Texto para análise -
——

Cavaco obriga Tribunal Constitucional a olhar para a Europa: O Presidente quer que os juizes levem o Tratado Orçamental em consideração, na hora de decidirem sobre os cortes salariais
Não há palpites e a partir de agora é a "roleta russa". Foi assim que um constitucionalista colocou o assunto, interrogado sobre a questão de como poderão decidir os juizes do Tribunal Constitucional relativamente aos dois diplomas que há dois dias têm na mesa para fiscalização preventiva: o que rege os cortes salariais e as condições da sua reversão para os próximos quatro anos e o que estabelece uma contribuição de sustentabilidade, uma espécie de "nova CES", a Contribuição Extraordinária de Solidariedade que esta semana o TC validou à tangente.
Tudo está já oleado para que a dupla decisão seja rápida. Na terça-feira, o Governo enviou uma carta ao Presidente da República justificando o pedido, na quarta este recebeu os diplomas e, na quinta à hora de almoço, os respetivos pedidos presidenciais já tinham dado entrada na secretaria do Palácio Ratton. Pouco depois, era o próprio Tribunal a comunicar que se pronunciará a 14 de agosto, a data limite antes das férias judiciais, que impõem uma redução do número de juizes de 13 para sete, escolhidos de forma aleatória.

——

Excertos dos dados -
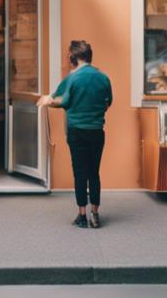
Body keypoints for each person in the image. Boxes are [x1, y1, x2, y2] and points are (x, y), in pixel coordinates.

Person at [37, 40, 112, 229]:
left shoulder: (73, 78)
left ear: (73, 57)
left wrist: (47, 101)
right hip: (97, 131)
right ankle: (95, 213)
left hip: (77, 131)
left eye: (68, 55)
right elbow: (108, 102)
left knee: (80, 173)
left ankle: (82, 215)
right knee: (94, 173)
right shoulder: (103, 77)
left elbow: (62, 101)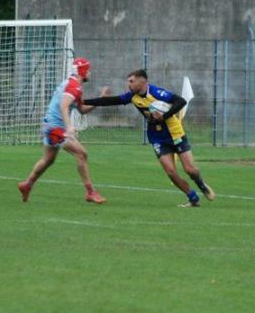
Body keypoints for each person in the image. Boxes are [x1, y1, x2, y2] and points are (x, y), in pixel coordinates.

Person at [83, 69, 215, 207]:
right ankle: (192, 198)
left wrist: (164, 116)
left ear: (142, 81)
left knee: (190, 170)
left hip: (175, 133)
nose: (129, 84)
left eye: (131, 81)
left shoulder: (157, 93)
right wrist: (84, 101)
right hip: (157, 137)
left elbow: (180, 101)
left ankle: (201, 184)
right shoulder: (132, 96)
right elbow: (112, 101)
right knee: (171, 172)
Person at [18, 57, 107, 204]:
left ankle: (27, 184)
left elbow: (82, 110)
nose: (90, 73)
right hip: (55, 127)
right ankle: (90, 193)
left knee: (48, 160)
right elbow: (64, 106)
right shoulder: (73, 87)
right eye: (88, 69)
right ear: (82, 71)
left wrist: (100, 100)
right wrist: (69, 127)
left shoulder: (74, 86)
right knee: (81, 154)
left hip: (50, 125)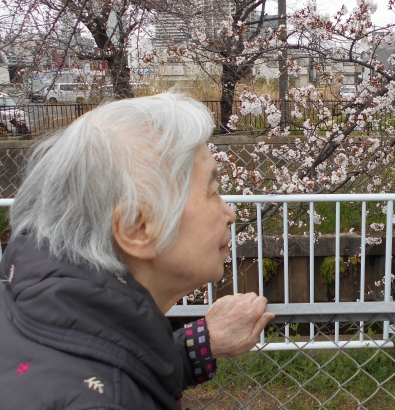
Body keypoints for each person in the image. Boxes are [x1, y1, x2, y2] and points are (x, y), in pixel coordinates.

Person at [0, 93, 274, 409]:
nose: (230, 213)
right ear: (136, 228)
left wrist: (199, 344)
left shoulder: (29, 300)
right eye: (212, 192)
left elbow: (115, 361)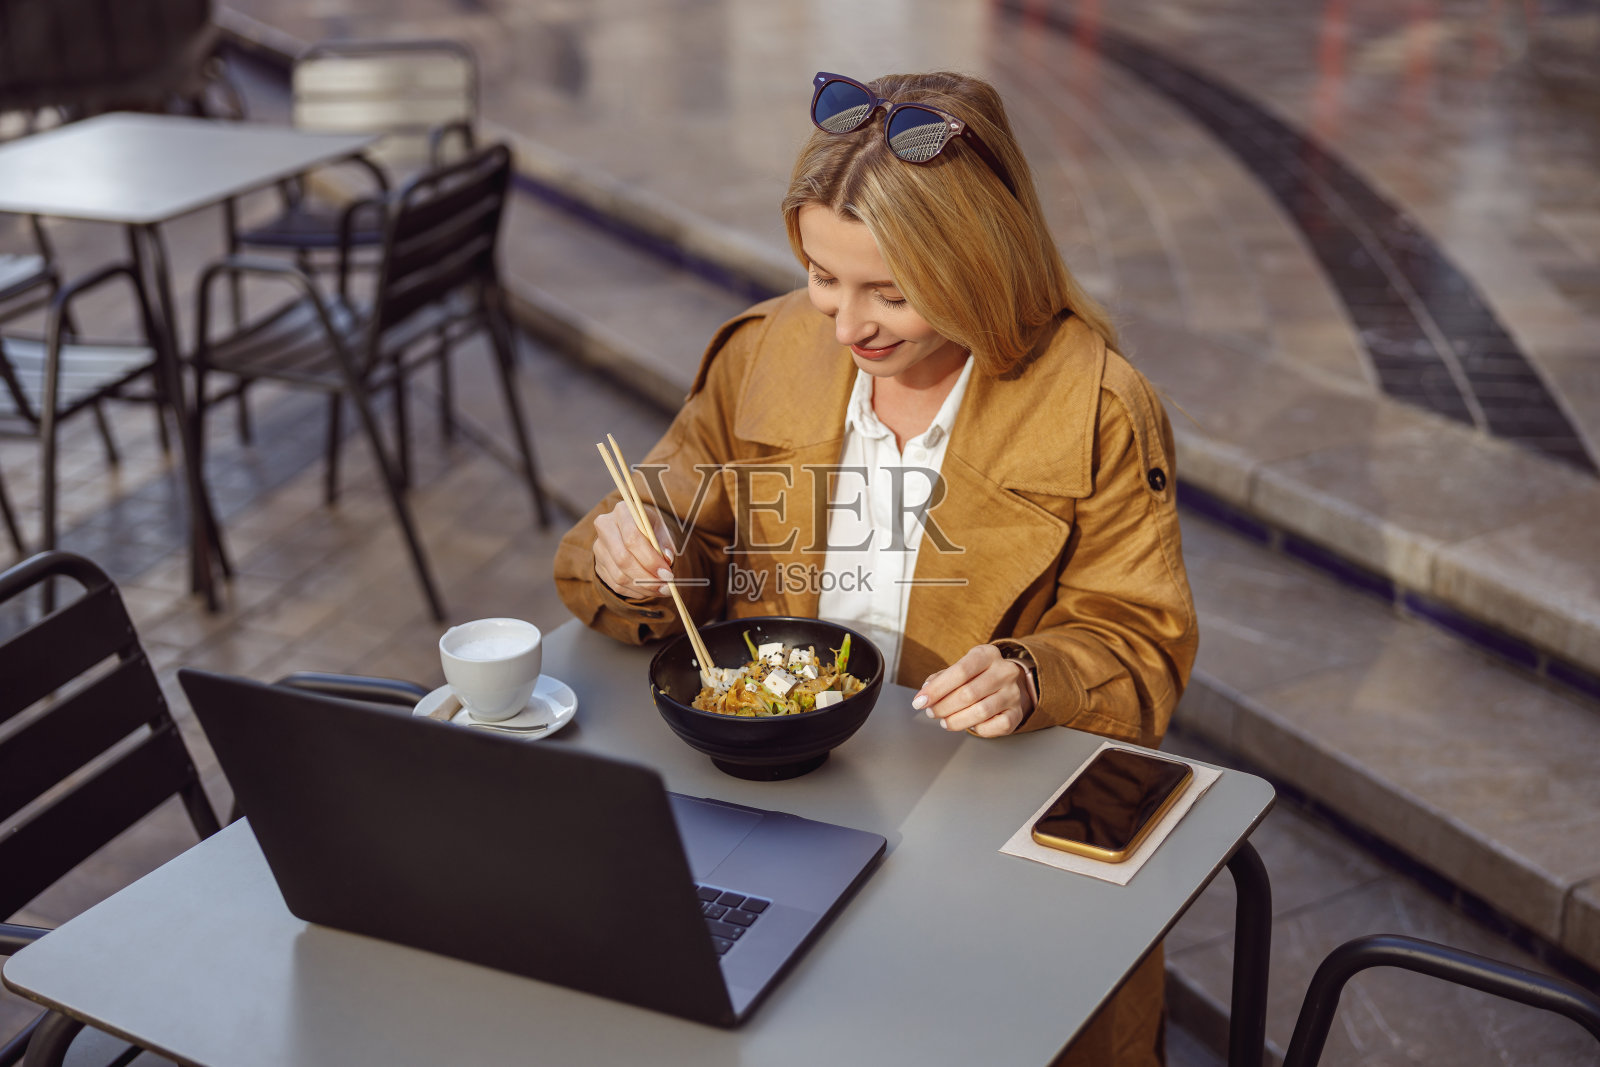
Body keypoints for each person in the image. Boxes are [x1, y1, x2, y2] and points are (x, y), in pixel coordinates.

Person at [555, 70, 1196, 1066]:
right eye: (820, 273)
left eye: (891, 291)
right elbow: (651, 517)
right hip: (774, 803)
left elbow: (1140, 643)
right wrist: (639, 554)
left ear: (981, 260)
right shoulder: (767, 349)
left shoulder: (1096, 404)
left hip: (976, 836)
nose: (846, 323)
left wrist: (1034, 673)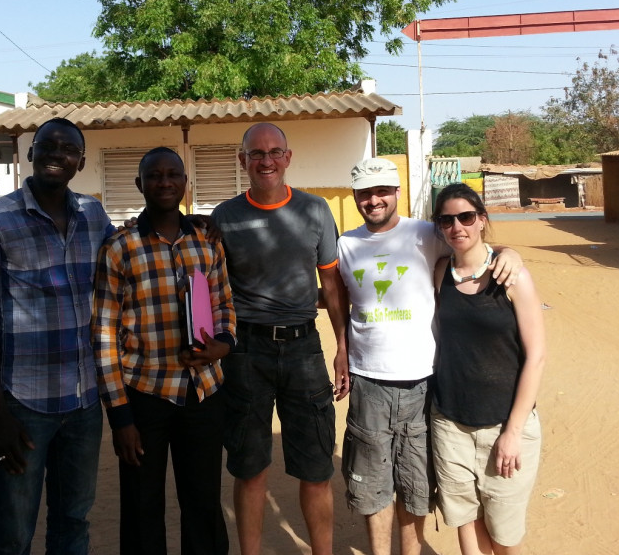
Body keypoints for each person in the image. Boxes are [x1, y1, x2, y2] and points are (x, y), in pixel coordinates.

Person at [335, 160, 521, 555]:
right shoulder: (345, 245)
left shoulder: (426, 233)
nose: (374, 199)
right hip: (368, 379)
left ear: (397, 191)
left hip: (422, 381)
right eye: (366, 192)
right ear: (354, 197)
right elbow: (337, 300)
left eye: (382, 190)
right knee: (372, 483)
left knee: (415, 483)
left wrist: (511, 252)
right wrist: (340, 352)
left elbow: (473, 243)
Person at [0, 118, 115, 555]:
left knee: (73, 521)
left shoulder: (93, 214)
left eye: (68, 148)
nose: (56, 153)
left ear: (80, 162)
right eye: (46, 145)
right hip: (24, 406)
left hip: (85, 402)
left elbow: (127, 255)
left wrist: (197, 227)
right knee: (12, 533)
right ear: (30, 153)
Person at [211, 122, 348, 555]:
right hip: (245, 352)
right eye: (256, 153)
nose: (266, 160)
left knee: (316, 467)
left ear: (288, 158)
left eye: (274, 152)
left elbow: (332, 286)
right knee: (249, 468)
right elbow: (210, 286)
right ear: (243, 160)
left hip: (304, 348)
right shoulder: (225, 217)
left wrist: (343, 345)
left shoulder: (316, 211)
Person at [93, 147, 236, 555]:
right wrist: (120, 416)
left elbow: (225, 304)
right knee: (141, 506)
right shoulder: (119, 248)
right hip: (145, 398)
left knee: (204, 503)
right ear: (140, 184)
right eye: (154, 176)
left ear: (185, 183)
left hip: (204, 393)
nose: (165, 182)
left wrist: (220, 346)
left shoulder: (207, 242)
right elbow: (104, 334)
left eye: (174, 174)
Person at [430, 183, 545, 555]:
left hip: (504, 425)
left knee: (504, 535)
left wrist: (512, 433)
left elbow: (536, 356)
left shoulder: (512, 277)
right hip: (450, 423)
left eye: (465, 217)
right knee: (466, 518)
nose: (456, 227)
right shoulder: (440, 272)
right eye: (446, 220)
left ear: (481, 220)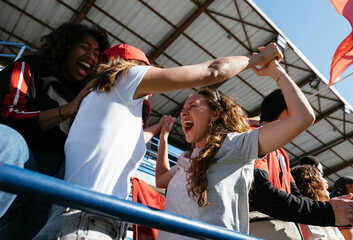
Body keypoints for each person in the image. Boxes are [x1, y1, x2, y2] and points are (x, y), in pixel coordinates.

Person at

——

Trabalho pedido -
1. Segundo o texto sobre os cortes salariais, em que data o Tribunal Constitucional se pronunciará?
2. Cite o trecho do texto sobre os cortes salariais que começa nas palavras "Tudo está já" e termina depois das palavras "de forma aleatória.".

Respostas por tarefa -
1. A 14 de agosto.

2.
Tudo está já oleado para que a dupla decisão seja rápida. Na terça-feira, o Governo enviou uma carta ao Presidente da República justificando o pedido, na quarta este recebeu os diplomas e, na quinta à hora de almoço, os respetivos pedidos presidenciais já tinham dado entrada na secretaria do Palácio Ratton. Pouco depois, era o próprio Tribunal a comunicar que se pronunciará a 14 de agosto, a data limite antes das férias judiciais, que impõem uma redução do número de juizes de 13 para sete, escolhidos de forma aleatória.